YOUR TASK. Nothing should be left out when you copy the entries below.

ENTRIES SUPPLIED.
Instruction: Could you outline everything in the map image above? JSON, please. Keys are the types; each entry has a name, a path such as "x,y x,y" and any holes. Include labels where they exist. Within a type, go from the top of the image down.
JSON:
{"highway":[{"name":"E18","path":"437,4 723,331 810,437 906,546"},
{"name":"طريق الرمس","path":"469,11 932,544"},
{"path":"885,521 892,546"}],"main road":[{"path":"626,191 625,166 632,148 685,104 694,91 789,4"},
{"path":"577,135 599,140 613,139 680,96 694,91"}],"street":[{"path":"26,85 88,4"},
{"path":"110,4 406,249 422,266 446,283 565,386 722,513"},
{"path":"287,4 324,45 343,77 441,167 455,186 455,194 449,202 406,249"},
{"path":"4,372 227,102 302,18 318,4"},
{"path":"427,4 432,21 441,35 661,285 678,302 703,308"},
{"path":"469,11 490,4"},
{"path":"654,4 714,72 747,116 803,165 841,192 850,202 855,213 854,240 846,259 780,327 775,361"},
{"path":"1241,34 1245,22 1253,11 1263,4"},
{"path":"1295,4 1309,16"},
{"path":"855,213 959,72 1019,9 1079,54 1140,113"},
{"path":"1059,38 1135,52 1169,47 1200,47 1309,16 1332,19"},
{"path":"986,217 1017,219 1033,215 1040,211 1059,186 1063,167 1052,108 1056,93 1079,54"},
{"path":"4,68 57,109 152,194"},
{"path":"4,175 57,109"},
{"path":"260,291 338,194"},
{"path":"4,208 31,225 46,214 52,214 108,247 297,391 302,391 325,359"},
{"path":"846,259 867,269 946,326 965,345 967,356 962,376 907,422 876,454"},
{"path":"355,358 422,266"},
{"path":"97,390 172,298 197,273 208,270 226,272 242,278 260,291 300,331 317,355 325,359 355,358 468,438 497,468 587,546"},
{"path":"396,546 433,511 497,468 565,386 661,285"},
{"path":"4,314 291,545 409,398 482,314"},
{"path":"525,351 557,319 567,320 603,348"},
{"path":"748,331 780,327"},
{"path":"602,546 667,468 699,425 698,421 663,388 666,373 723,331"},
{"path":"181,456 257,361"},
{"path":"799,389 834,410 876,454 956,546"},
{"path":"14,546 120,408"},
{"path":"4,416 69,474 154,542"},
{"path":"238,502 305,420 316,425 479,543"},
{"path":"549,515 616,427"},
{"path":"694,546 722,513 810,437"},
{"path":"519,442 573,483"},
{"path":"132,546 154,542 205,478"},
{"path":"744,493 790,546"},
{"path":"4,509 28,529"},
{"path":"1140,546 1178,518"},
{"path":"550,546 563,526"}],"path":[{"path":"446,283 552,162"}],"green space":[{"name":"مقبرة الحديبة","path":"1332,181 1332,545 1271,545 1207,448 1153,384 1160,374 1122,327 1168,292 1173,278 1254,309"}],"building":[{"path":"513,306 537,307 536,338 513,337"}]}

OUTPUT.
Instruction: Could you outline everything in the map image above? JSON, please. Keys are the types; each entry has a name, a path such as "x,y x,y" and any holes. Include labels where they exist. Within a type, go from the top of the image down.
JSON:
{"highway":[{"name":"E18","path":"437,4 723,331 810,437 906,546"},
{"name":"طريق الرمس","path":"469,11 932,544"},
{"path":"885,521 892,546"}],"main road":[{"path":"626,191 625,166 632,148 685,104 694,91 789,4"},
{"path":"577,135 599,140 613,139 680,96 694,91"}],"street":[{"path":"26,85 88,4"},
{"path":"110,4 406,249 422,266 446,283 565,386 722,513"},
{"path":"287,4 324,45 343,77 441,167 455,186 455,194 449,202 406,249"},
{"path":"4,372 227,102 302,18 318,4"},
{"path":"427,4 432,21 441,35 661,285 678,302 703,308"},
{"path":"469,11 490,4"},
{"path":"654,4 714,72 747,116 803,165 841,192 850,202 855,213 854,240 846,259 780,327 775,361"},
{"path":"1241,34 1245,22 1253,11 1263,4"},
{"path":"1295,4 1309,16"},
{"path":"855,213 959,72 1019,9 1079,54 1140,113"},
{"path":"1059,38 1135,52 1169,47 1200,47 1309,16 1332,19"},
{"path":"986,217 1017,219 1033,215 1040,211 1059,186 1063,167 1052,108 1056,93 1079,54"},
{"path":"4,68 57,109 152,194"},
{"path":"4,175 57,109"},
{"path":"260,291 338,194"},
{"path":"4,208 31,225 46,214 52,214 108,247 297,391 302,391 325,359"},
{"path":"846,259 867,269 946,326 965,345 967,356 962,376 907,422 876,454"},
{"path":"355,358 422,266"},
{"path":"97,390 172,298 197,273 208,270 226,272 242,278 260,291 300,331 317,355 325,359 355,358 468,438 497,468 587,546"},
{"path":"396,546 433,511 497,468 565,386 661,285"},
{"path":"4,314 291,545 409,398 482,314"},
{"path":"525,351 557,319 567,320 603,348"},
{"path":"748,331 780,327"},
{"path":"602,546 667,468 699,425 698,421 663,388 666,373 723,331"},
{"path":"181,456 257,361"},
{"path":"799,389 834,410 876,454 956,546"},
{"path":"14,546 120,408"},
{"path":"4,416 69,474 154,542"},
{"path":"238,502 305,420 316,425 479,543"},
{"path":"549,515 616,427"},
{"path":"694,546 722,513 810,437"},
{"path":"519,442 573,483"},
{"path":"132,546 154,542 205,478"},
{"path":"744,493 790,546"},
{"path":"4,509 28,529"},
{"path":"1140,546 1178,518"},
{"path":"550,546 563,526"}],"path":[{"path":"446,283 552,162"}],"green space":[{"name":"مقبرة الحديبة","path":"1332,181 1332,545 1271,545 1207,448 1153,384 1160,374 1122,327 1168,292 1173,278 1254,309"}],"building":[{"path":"513,306 537,307 536,338 513,337"}]}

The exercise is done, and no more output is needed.